Y así, cuando en los años 50 la evolución de estos dos
artistas llega a alcanzar su punto de maduración, al abandonar las estructuras
complejas, simplificar sus formas, complejizar el color y aumentar
considerablemente el tamaño de los formatos, las interpretaciones de los
críticos siguieron optando por los “lugares comunes” de la Cultura (más
evidentes en el caso de Gottlieb) como, por ejemplo, las típicas dualidades
“masculino-femenino, Yin-Yang o tierra-cielo”. Y aunque es evidente que las
asociaciones con esas dualidades subyacentes
pueden tener cabida en la recensión crítica, lo que llama poderosamente
la atención –y nunca dejaron de denunciar Gottlieb y Rothko- es el hecho
principal e incontrovertible de que, antes que nada, ambos son pintores, y
pintores abstractos, es decir, absorbidos por los problemas formales y por las
interacciones del color y la forma en el espacio.
Rothko.
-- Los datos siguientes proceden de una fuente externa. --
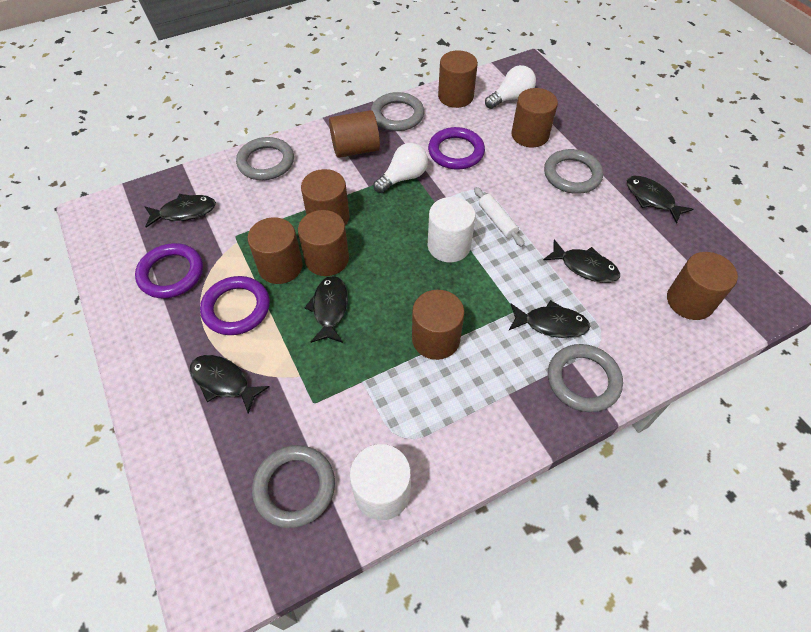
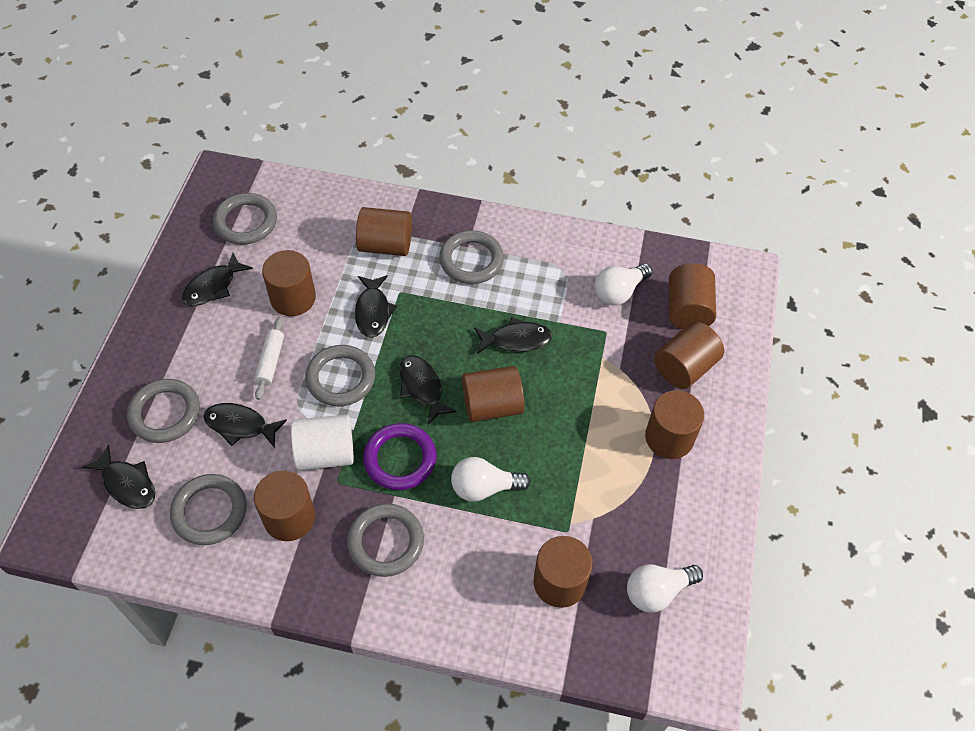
grey ring: 5 -> 6
purple ring: 3 -> 1
white cylinder: 2 -> 1
white light bulb: 2 -> 3

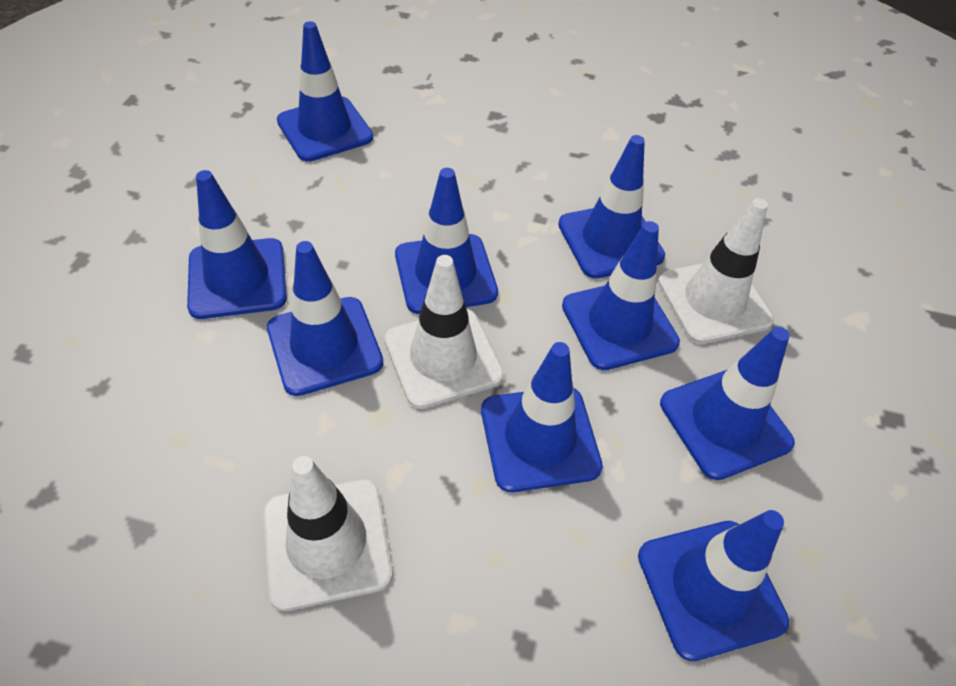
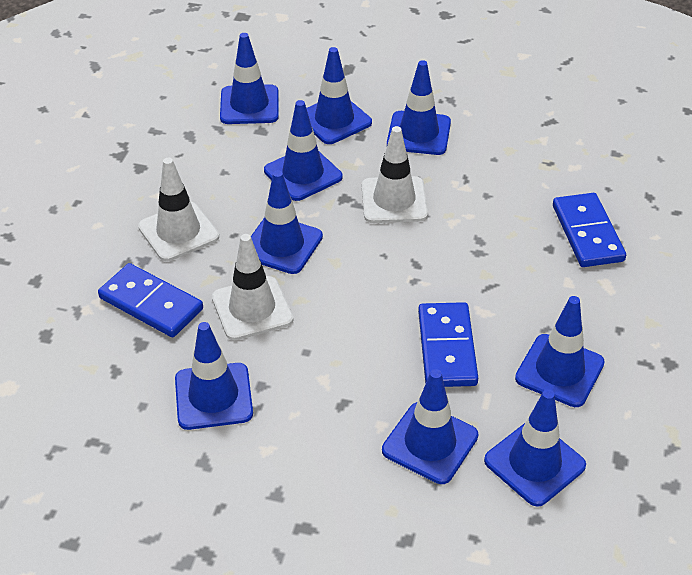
blue domino: 0 -> 3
Orange, red, orange. 1961 |
En una conversación con el crítico de arte David Sylvester
Gottlieb llegó a afirmar: “mientras pinto mi desafío es saber relacionar en una
superficie dos formas, y este es el problema que me ha ocupado en los últimos
años (…) No soy consciente de si esa relación entre dos formas tiene una
connotación emotiva de un carácter o de otro. Mientras pinto estoy totalmente
absorbido por los problemas técnicos. A la vez, incluso antes de comenzar a
pintar, me tengo que cargar (…) Cuando siento que estoy cargado del todo y
listo para trasladar esa energía a la tela no reparo en analizar ni en ver mi
trabajo de manera objetiva. Debo dar rienda suelta a mis sentimientos, y
solamente después soy capaz de darme cuenta de cuáles eran realmente esos
sentimientos. Para mí esto forma parte de la grandeza y la fascinación de la
experiencia de pintar: el hecho de que el propio proceso de pintar me hace
tomar conciencia de mí mismo”.
La cuestión de que esas dos formas (a veces, tres) tiendan al
rectángulo en Rothko y al círculo y a la mancha pictográfica en Gottlieb puede
obedecer tanto a una razón formal como sentimental. O tal vez a una combinación de ambas. Ahora
bien, los efectos que la visión de sus obras de madurez provocan en el
espectador sensible son de tal impacto emocional que difícilmente podrán ser
olvidados jamás. Precisamente porque no necesitan de ninguna interpretación.